Why Emoticons Are So Important

Americans love my euro-sounding accent.

I was from Montreal. But, I was an anglophone who grew up in English-speaking neighborhood of Montreal and I’ve got South African English parents.

I have Foreign Accent Symptom. I couldn’t speak after my massive stroke in 2008. Finally, around 2012, my speech therapy, SpeakIt! (iPhone app) and my book of suffixes gave me the example of expressing my speaking in oral dialect and written tones.

But, lately, talking to the reception of my neurophysician office by phone, she said, “you must be an ‘oriental’ man”. (Living life in the Southern small town is a polite racist experience).

“No,” I said, “my stroke gave me this accent”.

Oh, she said.

How could people see me speaking to them and come up that I speak with a French, Scottish, Ukraine accent.

And, the reception talking on the phone with me came up with an Asian accent.

Maybe, it’s a matter of reassembling my big sentences in my grammatical complex in my left brain.
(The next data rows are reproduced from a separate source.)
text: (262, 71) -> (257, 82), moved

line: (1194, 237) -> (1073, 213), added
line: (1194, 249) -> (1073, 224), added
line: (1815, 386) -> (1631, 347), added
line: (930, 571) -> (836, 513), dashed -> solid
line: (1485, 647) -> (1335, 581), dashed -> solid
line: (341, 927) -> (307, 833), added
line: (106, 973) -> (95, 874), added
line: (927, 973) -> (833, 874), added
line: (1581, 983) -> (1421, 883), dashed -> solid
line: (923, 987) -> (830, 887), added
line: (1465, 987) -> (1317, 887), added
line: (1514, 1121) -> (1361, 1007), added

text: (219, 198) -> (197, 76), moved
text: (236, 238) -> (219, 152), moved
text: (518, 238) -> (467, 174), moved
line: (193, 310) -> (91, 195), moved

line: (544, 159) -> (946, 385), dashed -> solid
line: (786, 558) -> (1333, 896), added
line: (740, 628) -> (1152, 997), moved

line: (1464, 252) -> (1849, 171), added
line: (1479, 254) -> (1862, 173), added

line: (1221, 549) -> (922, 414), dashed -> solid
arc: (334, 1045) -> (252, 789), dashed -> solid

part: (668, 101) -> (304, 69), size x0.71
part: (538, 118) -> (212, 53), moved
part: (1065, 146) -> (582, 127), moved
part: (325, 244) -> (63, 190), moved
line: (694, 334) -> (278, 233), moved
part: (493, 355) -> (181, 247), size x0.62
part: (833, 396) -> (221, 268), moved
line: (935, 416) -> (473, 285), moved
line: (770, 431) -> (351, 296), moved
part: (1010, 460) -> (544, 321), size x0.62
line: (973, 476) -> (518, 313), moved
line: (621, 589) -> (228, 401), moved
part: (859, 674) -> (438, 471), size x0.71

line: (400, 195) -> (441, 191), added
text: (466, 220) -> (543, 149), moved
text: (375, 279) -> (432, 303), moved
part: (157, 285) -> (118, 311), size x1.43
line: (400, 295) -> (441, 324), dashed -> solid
I speak with a complicated stuttering usage of ‘neurophysician’ and ‘I would like to come in August the eight at two-and-half pee-em” and “I am on anti-seizure medication taken it per daily” and so on. I used non-verbal communication with my body and my fascial expressions, none of which is present on the phone.

I listen to my daughters (on FaceTime and in person), my dates and a stranger.

I can gestured to my friend.

That’s why emoticons are so important; when you cannot write your feeling on your message to your friend and lover.